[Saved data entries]
┏━━
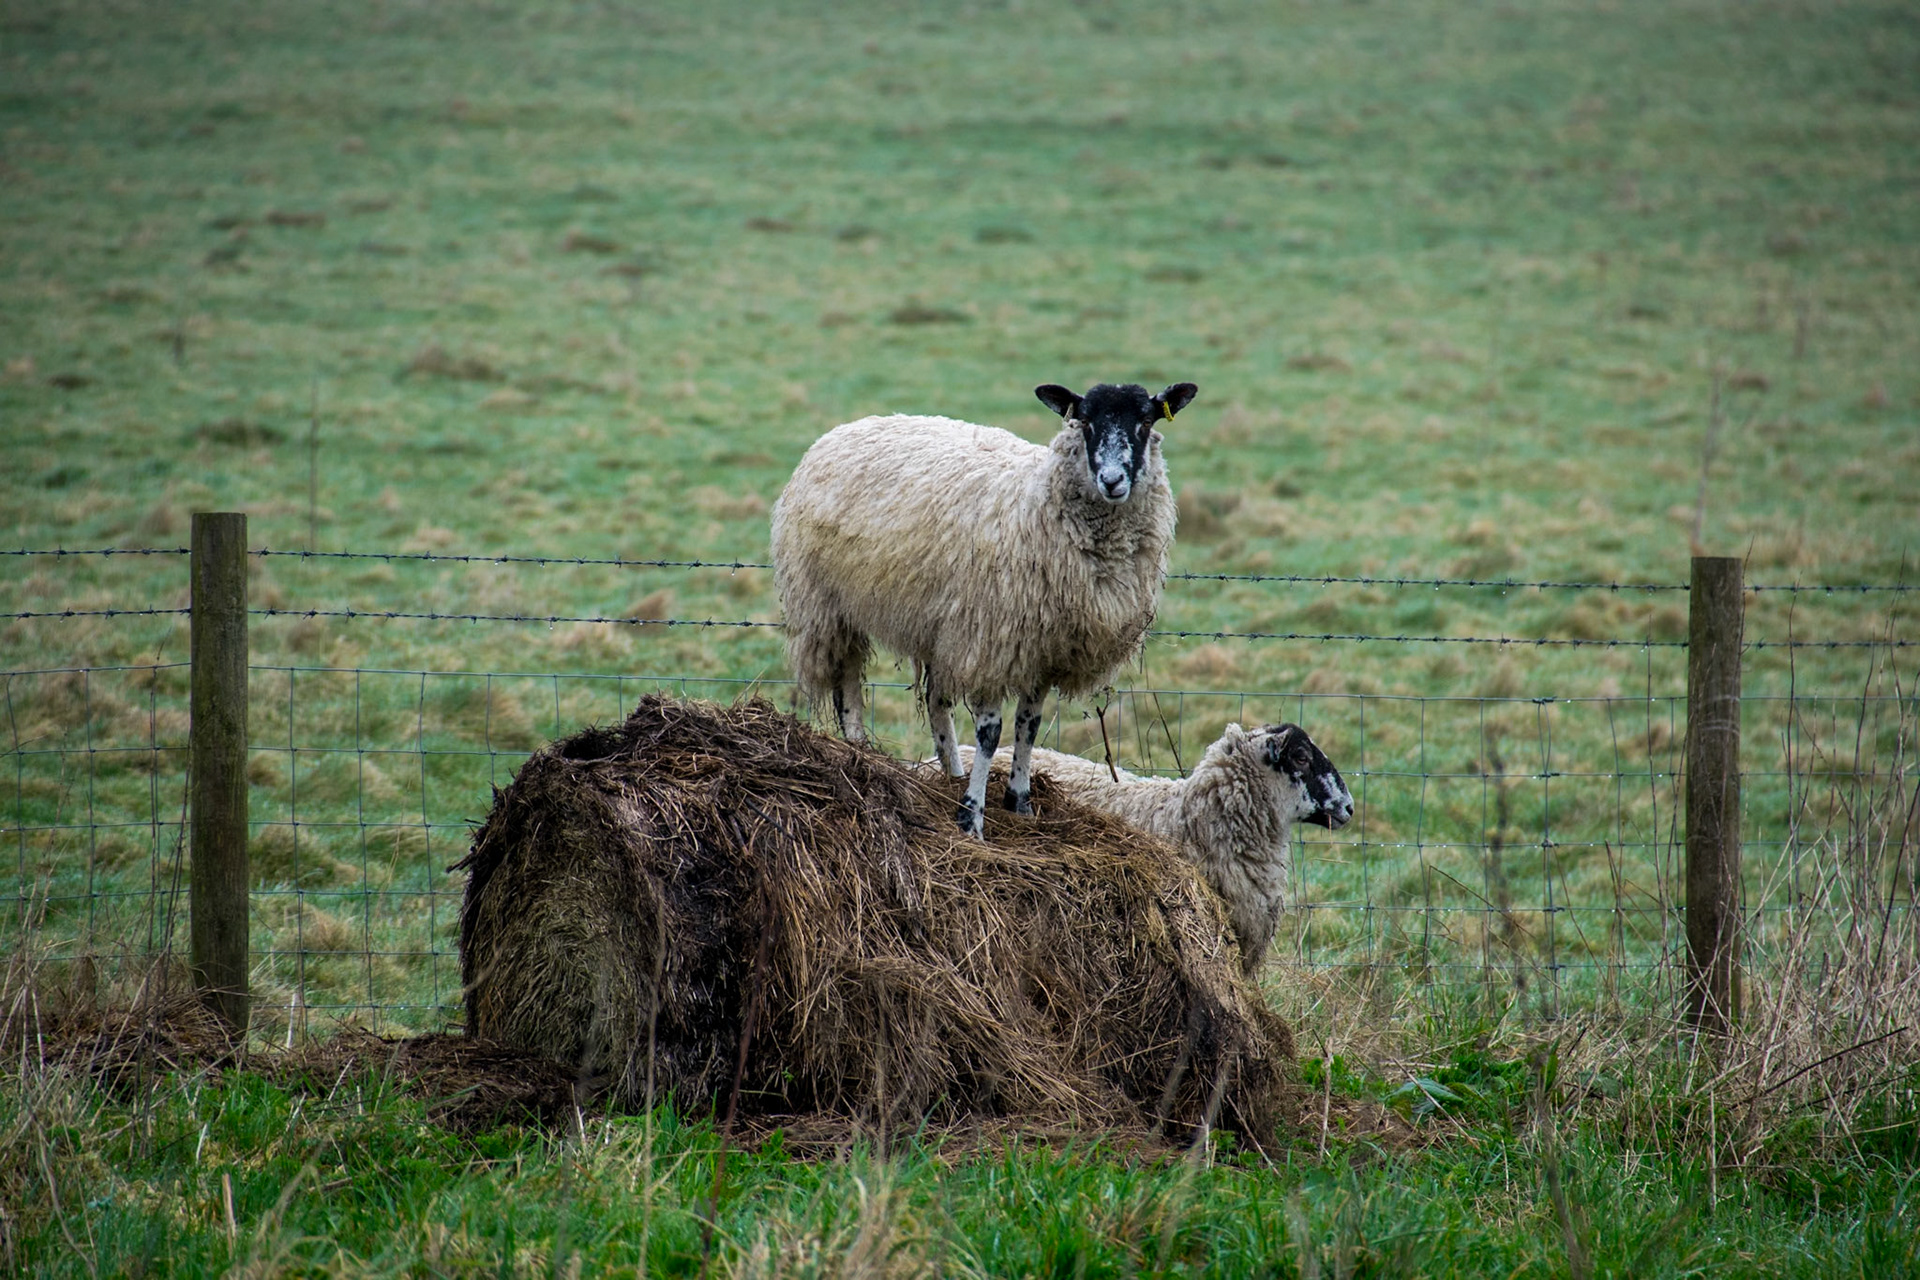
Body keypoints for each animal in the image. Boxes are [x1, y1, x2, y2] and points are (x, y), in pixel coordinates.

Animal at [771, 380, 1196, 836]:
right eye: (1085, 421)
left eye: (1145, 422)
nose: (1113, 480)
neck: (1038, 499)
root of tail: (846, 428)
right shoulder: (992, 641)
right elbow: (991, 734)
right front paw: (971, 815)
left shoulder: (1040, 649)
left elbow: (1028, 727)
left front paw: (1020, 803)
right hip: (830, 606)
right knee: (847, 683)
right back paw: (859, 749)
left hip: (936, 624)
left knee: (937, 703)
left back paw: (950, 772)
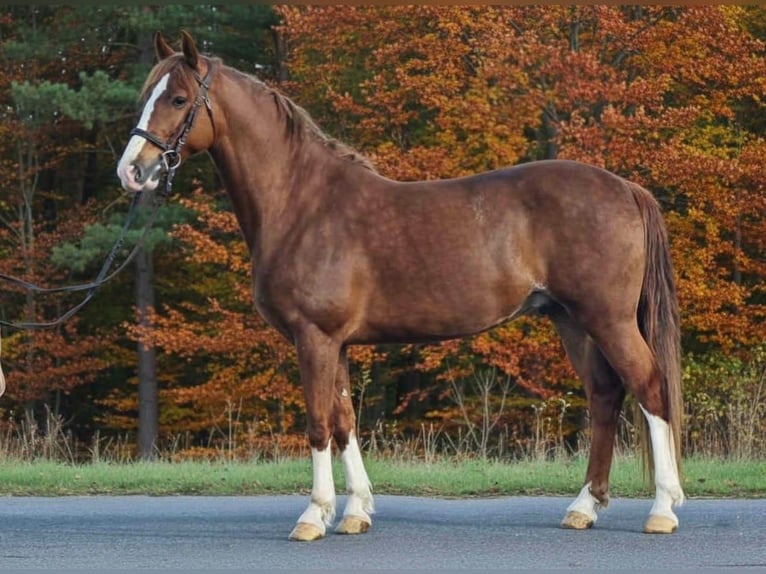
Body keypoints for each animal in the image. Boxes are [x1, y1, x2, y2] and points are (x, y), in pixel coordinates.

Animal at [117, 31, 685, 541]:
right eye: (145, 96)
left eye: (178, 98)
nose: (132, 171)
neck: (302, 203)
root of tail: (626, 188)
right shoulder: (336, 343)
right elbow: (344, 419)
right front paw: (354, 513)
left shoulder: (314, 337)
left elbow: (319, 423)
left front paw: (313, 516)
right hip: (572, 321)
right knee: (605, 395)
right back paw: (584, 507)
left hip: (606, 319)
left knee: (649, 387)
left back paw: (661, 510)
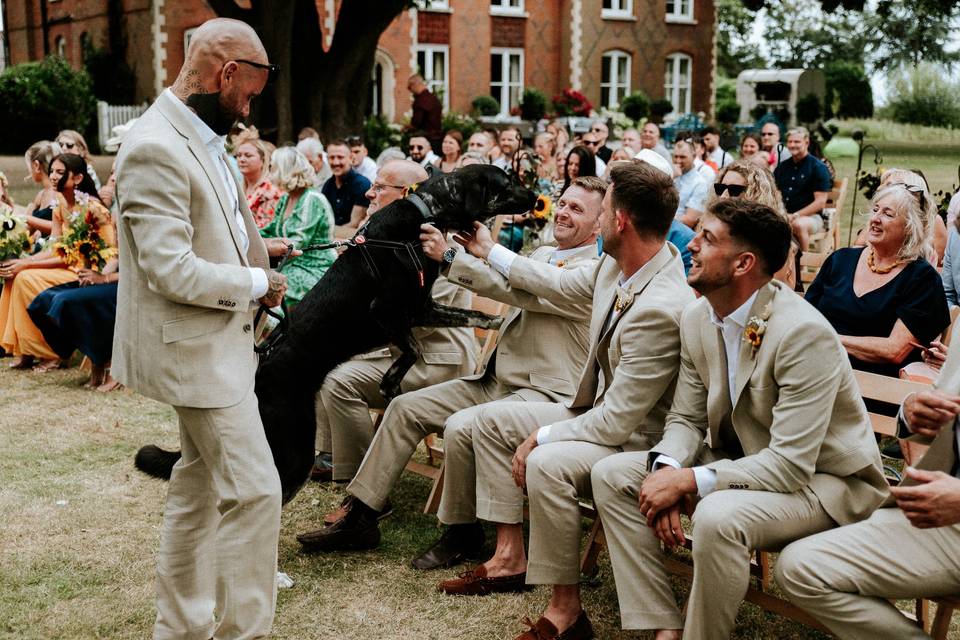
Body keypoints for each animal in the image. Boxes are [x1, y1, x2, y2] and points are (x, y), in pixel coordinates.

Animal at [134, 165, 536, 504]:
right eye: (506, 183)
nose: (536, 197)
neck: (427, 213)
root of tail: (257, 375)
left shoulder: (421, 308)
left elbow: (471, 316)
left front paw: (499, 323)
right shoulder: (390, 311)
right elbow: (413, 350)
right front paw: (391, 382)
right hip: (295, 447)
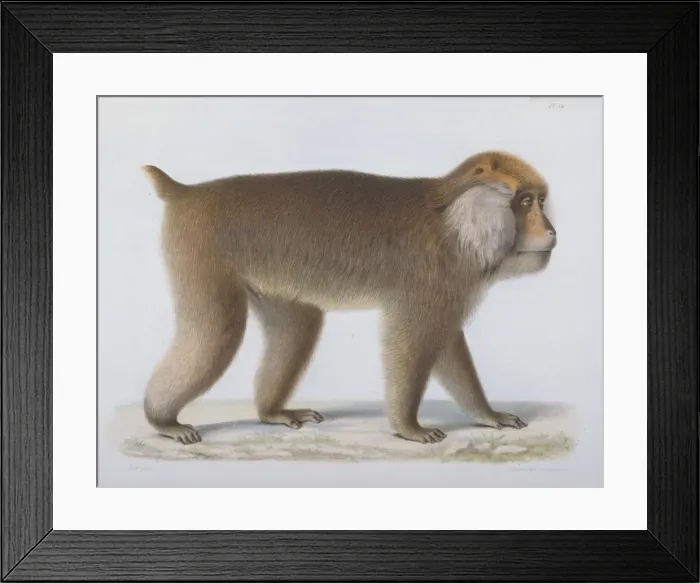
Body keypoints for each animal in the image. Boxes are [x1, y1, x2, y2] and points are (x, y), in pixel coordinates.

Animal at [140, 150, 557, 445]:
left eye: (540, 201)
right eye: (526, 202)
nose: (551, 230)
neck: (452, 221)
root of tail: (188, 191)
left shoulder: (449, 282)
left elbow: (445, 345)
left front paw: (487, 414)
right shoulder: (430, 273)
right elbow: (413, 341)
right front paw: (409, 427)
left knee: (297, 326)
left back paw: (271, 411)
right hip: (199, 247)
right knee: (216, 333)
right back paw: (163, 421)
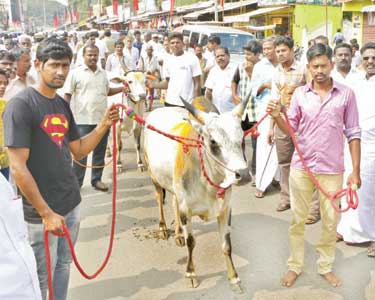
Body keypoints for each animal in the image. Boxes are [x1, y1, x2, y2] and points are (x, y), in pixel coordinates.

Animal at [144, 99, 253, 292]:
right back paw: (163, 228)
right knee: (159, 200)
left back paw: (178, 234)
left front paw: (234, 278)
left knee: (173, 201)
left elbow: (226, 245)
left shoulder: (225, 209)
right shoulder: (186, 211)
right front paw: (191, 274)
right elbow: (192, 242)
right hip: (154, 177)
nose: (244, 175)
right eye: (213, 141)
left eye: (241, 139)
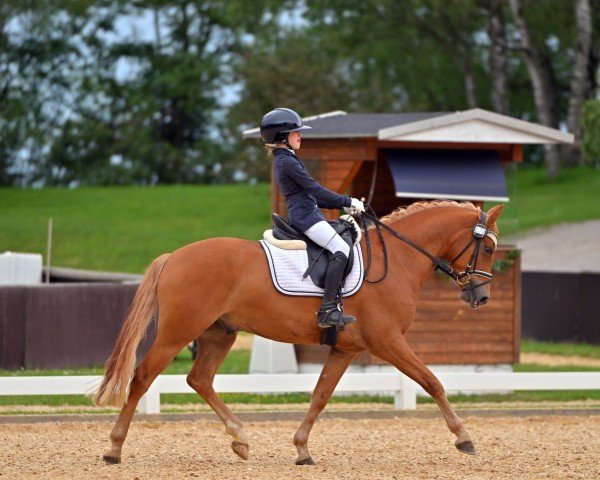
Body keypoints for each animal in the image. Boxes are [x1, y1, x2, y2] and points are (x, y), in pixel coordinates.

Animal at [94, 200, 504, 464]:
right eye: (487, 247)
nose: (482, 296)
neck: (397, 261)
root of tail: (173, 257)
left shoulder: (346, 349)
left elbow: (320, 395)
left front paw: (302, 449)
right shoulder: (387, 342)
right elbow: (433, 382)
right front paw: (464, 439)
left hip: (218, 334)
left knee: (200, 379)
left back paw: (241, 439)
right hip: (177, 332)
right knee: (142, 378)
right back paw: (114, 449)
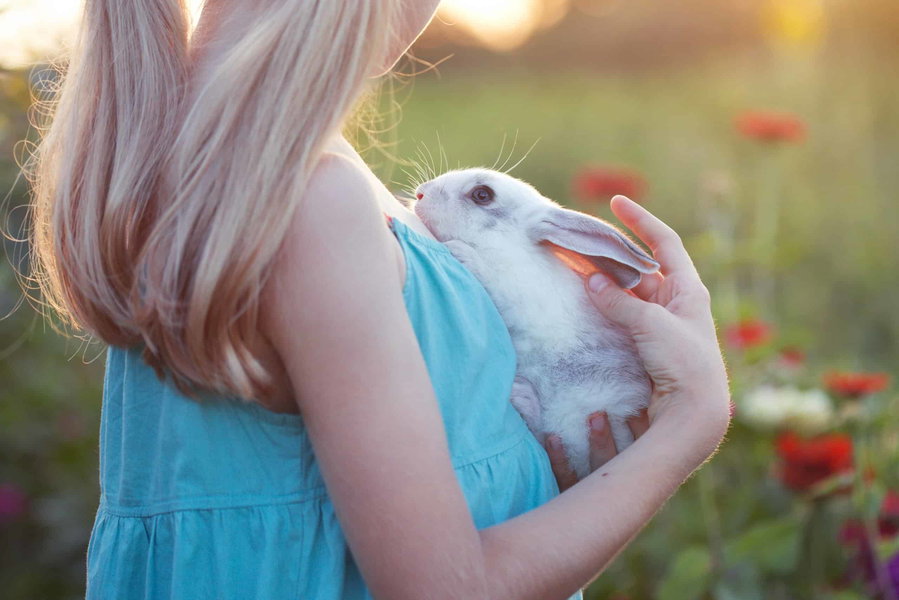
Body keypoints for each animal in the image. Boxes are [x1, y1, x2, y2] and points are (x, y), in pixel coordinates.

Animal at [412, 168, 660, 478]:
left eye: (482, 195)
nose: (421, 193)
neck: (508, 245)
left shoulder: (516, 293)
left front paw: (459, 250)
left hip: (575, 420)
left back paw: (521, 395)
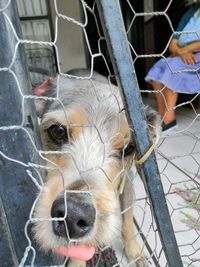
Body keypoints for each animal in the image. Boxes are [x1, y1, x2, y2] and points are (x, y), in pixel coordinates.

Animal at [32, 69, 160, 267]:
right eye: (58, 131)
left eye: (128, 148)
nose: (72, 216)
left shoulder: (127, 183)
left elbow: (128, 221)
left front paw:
┗━━
What you should do: For this exercise, return the records above in full and exactly, omitting the images.

Response to the exercise:
Body keypoints for each animal in the image. Boxes are [x1, y1, x2, y2] and points are (x, y), in pixel coordinates.

Animal at [771, 380, 1196, 836]:
right eye: (1085, 421)
left eye: (1145, 422)
nose: (1113, 480)
neck: (1038, 499)
root of tail: (846, 428)
right shoulder: (992, 641)
right elbow: (991, 734)
right front paw: (971, 815)
left shoulder: (1040, 649)
left elbow: (1028, 727)
left front paw: (1020, 803)
right hip: (830, 606)
right knee: (847, 683)
right back paw: (859, 749)
left hip: (936, 624)
left knee: (937, 703)
left back paw: (950, 772)
Body keypoints for each animal in the image. Boxes are [x1, y1, x2, y2] and points are (x, y), in pixel coordinates.

Animal at [117, 31, 685, 541]:
right eye: (145, 96)
left eye: (178, 98)
nose: (132, 171)
neck: (302, 203)
root of tail: (626, 188)
right shoulder: (336, 343)
right elbow: (344, 419)
right front paw: (354, 513)
left shoulder: (314, 337)
left elbow: (319, 423)
left front paw: (313, 516)
right hip: (572, 321)
right knee: (605, 395)
right back paw: (584, 507)
left hip: (606, 319)
left knee: (649, 387)
left back paw: (661, 510)
Body keypoints for each animal in the image. Boxes are [x1, y1, x2, y2] and points are (x, y), in pixel coordinates.

Animal at [134, 165, 536, 504]:
right eye: (506, 183)
nose: (536, 197)
neck: (427, 213)
root of tail: (257, 375)
left shoulder: (421, 308)
left elbow: (471, 316)
left front paw: (499, 323)
right shoulder: (390, 311)
right elbow: (413, 350)
right front paw: (391, 382)
right hip: (295, 447)
Body keypoints for each animal in the image. Boxes are [x1, y1, x2, y2] and points are (x, y), in pixel coordinates.

Animal at [140, 150, 557, 445]:
left eye: (540, 201)
right eye: (526, 202)
nose: (551, 230)
neck: (452, 221)
root of tail: (188, 191)
left shoulder: (449, 282)
left elbow: (445, 345)
left front paw: (487, 414)
right shoulder: (430, 273)
right elbow: (413, 341)
right front paw: (409, 427)
left knee: (297, 326)
left back paw: (271, 411)
right hip: (199, 247)
right knee: (216, 333)
right back paw: (163, 421)
Body keypoints for each animal in the image. Boxes are [x1, y1, x2, y2] and points are (x, y), in pixel coordinates.

Animal at [144, 99, 253, 292]:
right back paw: (163, 228)
right knee: (159, 200)
left back paw: (178, 234)
left front paw: (234, 278)
left knee: (173, 201)
left elbow: (226, 245)
left shoulder: (225, 209)
right shoulder: (186, 211)
right front paw: (191, 274)
right elbow: (192, 242)
right hip: (154, 177)
nose: (244, 175)
right eye: (213, 141)
left eye: (241, 139)
Body keypoints for each animal in the image. Boxes are [x1, y1, x2, y2] and points are (x, y), in pixel coordinates.

Animal at [94, 200, 504, 464]:
right eye: (487, 247)
nose: (482, 296)
neck: (397, 261)
root of tail: (173, 257)
left shoulder: (346, 349)
left elbow: (320, 395)
left front paw: (302, 449)
right shoulder: (387, 342)
right elbow: (433, 382)
right front paw: (464, 439)
left hip: (218, 334)
left knee: (200, 379)
left back paw: (241, 439)
right hip: (177, 332)
right knee: (142, 378)
right back paw: (114, 449)
Body keypoints for each animal in the image. Boxes are [x1, y1, x2, y2] and points are (x, y), in pixel coordinates.

Animal at [412, 168, 660, 478]:
left eye: (482, 195)
nose: (421, 193)
neck: (508, 245)
left shoulder: (516, 293)
left front paw: (459, 250)
left hip: (575, 420)
left back paw: (521, 395)
Body keypoints for each animal in the image. Boxes are [x1, y1, x2, y2] and points are (x, y), in pixel coordinates.

Animal at [32, 69, 160, 267]:
right eye: (58, 131)
left eye: (128, 148)
nose: (72, 216)
left shoulder: (127, 183)
left elbow: (128, 221)
left front paw:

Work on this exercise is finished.